Much like when I was a newborn a baby, helpless and dependent on my parents. How could I consider who I was going to be dependent upon when I die. Who are there? What does it look like? Wayne Dyer, a famous spiritual leader and author, said we choose the parents that we are born into.
If we are believe that, then we can choose how we leave this earth, surely??
So if I were to count down from 50 backwards, what do I need to do now that would achieve my aim?
Here is my Obituary’s first draft:-
Like the sunshine that burns when you stay outside for too long, Dr Ra had an SPF50 often not found in natural substances. She wasn’t much into surface interventions, Rachelle always sought more out of life. Many described her as a team player provided, she was the leader.
Survived by her two sons, who always saw their mum as more health than safety. Wellbeing found on top of a horse or in the farthest corners of the world. But whatever she was doing she was asking those around her to step outside of their comfort zone and reach for the stars.
This eccentric grandmother found laughter in everything that she did. She savoured those moments of connection between the ages. At 101, she decided that those last 50 years counted. She was at the forefront of neuroscience in NZ advocating for a truly child led system that enabled everyone to succeed.
For me there has to be something about us re-sorting a sustainable environment for our tamariki. But I feel that if we had a child led system of education, then we would uphold the values of sustainability, collective thinking and relationships and really know the power of community that has an equality for all.
So, who am I being that I now know I am being, to be causal in my outcome/obituary?
I am applying for qualifications that take me from here to there.
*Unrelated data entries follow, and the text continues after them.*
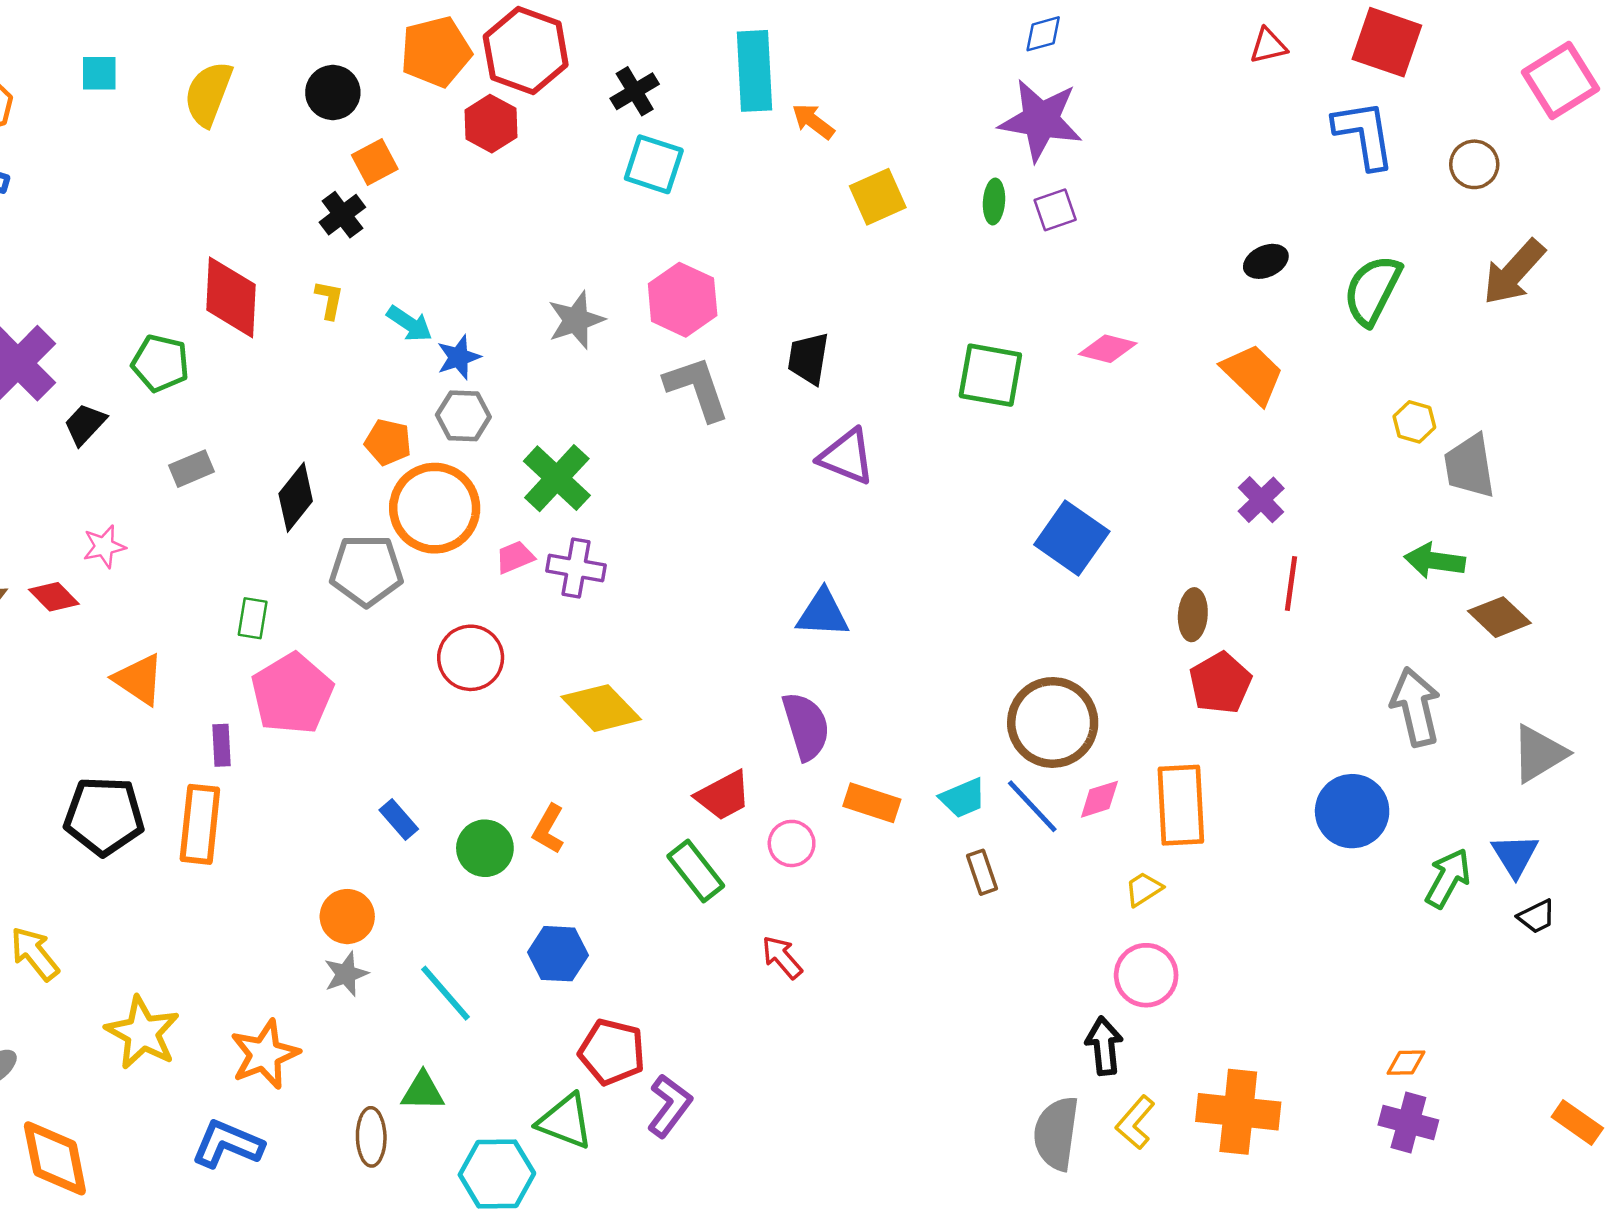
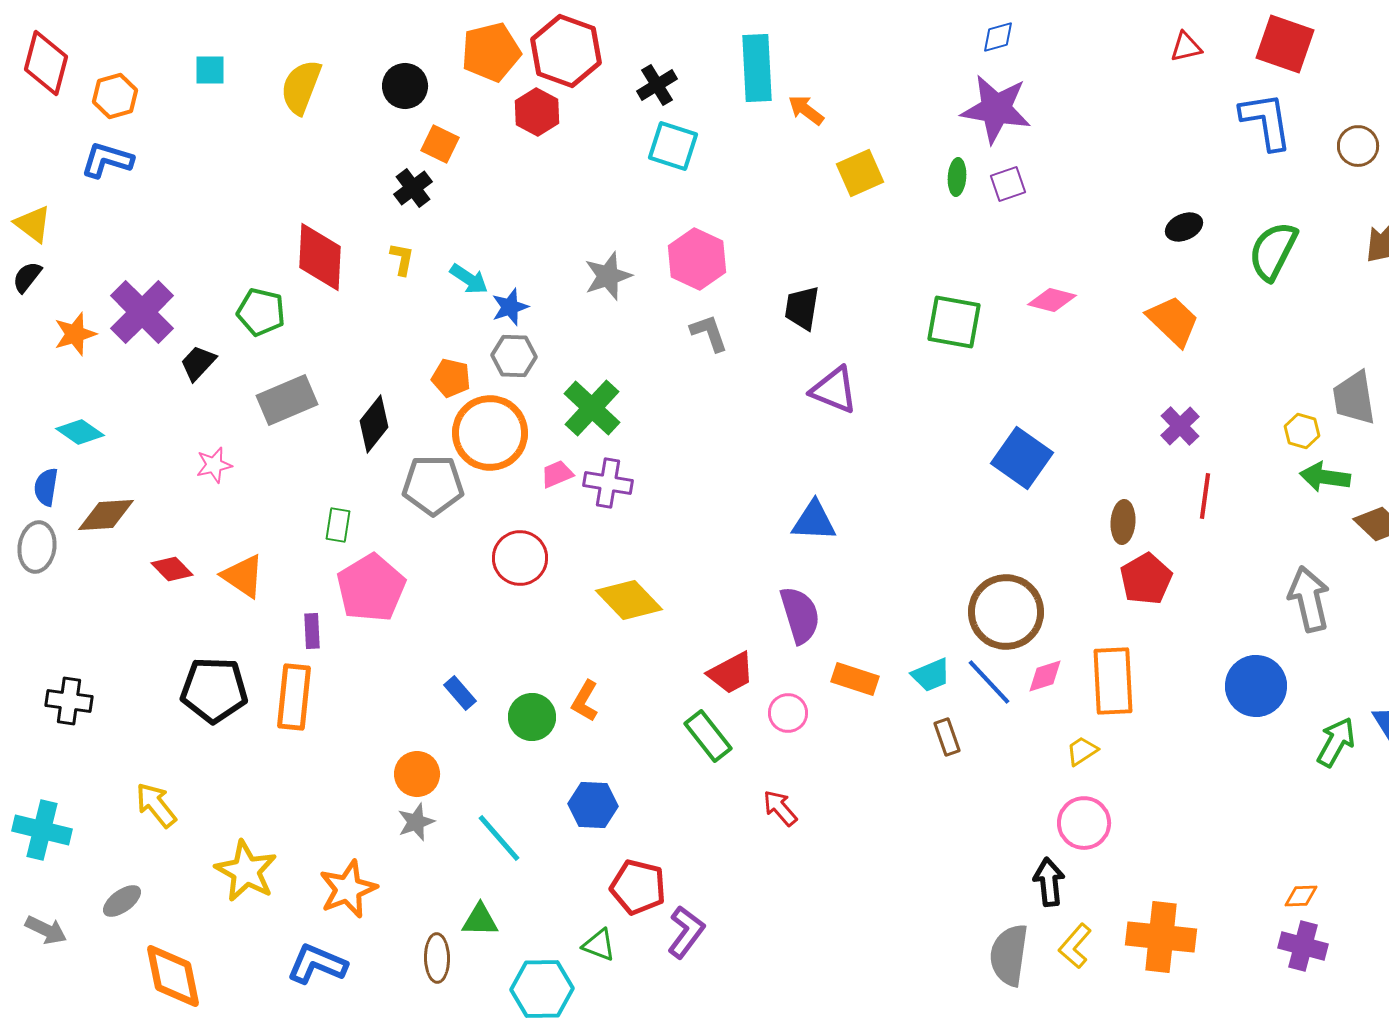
orange square: (375, 162) -> (440, 144), turned -36
gray L-shape: (697, 388) -> (709, 333), size x0.7
yellow hexagon: (1414, 422) -> (1302, 431), moved
gray rectangle: (192, 469) -> (287, 400), size x1.6
red diamond: (54, 597) -> (172, 569), moved
green triangle: (565, 1121) -> (599, 945), size x0.7

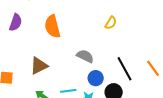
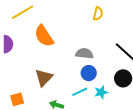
blue circle: (96, 78) -> (89, 73), moved

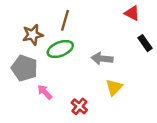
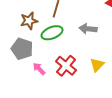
gray arrow: (102, 59) -> (88, 29), moved
red cross: (79, 106) -> (66, 66), moved, size x1.5

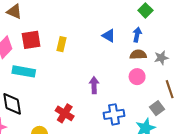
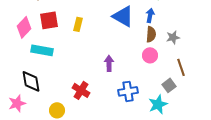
blue triangle: (109, 36) -> (123, 16), size x1.6
brown semicircle: (138, 55) -> (151, 34), turned 98

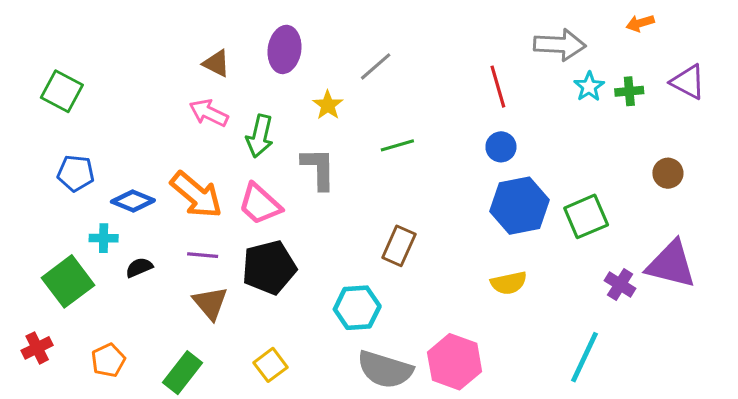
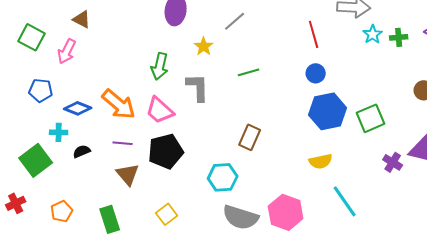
brown triangle: (216, 63) -> (82, 19), moved
pink arrow: (209, 113) -> (67, 51), moved, turned -90
cyan line: (584, 357) -> (345, 201), moved, turned -60
green rectangle: (182, 373) -> (110, 219), turned -56

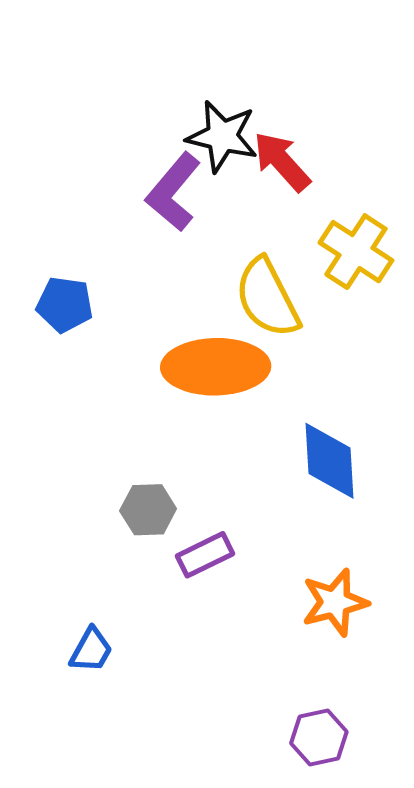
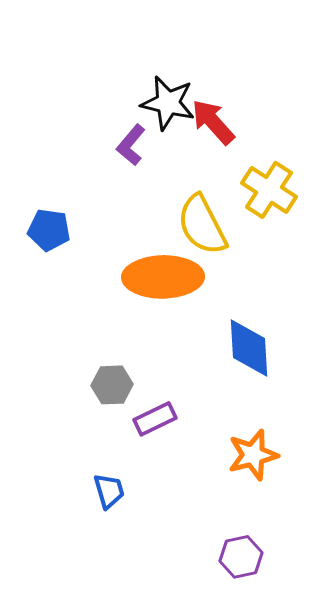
purple L-shape: (173, 192) -> (131, 145), size x0.7
blue trapezoid: (91, 650) -> (109, 491), moved, turned -45

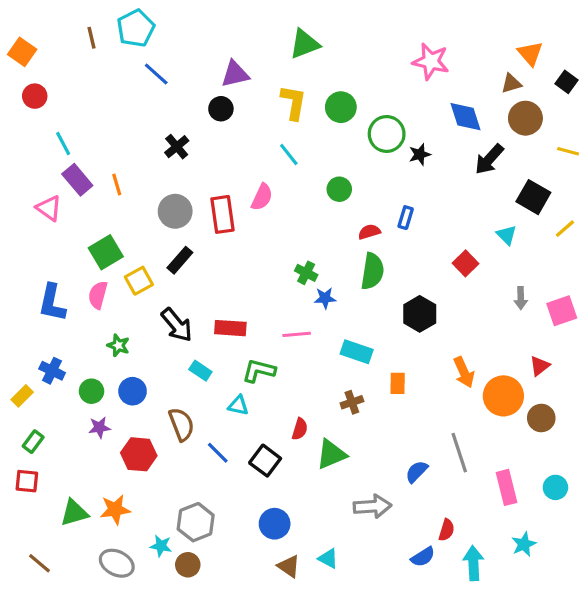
I am also excited about the fact, that I could not have learnt this 30 years ago. Neuroscience did not know this stuff then and it has way more understanding of it now.
It may be that I need to learn something or it might simply be me ticking a box that registers this possibility with the powers that be that enable me to reach a child crippled by trauma. For, healing is not just created by one person, but it is something that is offered inside a community that cares.
In a world of possibility, we have so, so much to offer. Do what fills you up… take your position as a person that matters to the future.
And don’t be in a big hurry to make a decision. Enjoy in these lockdown’s, the power of not now.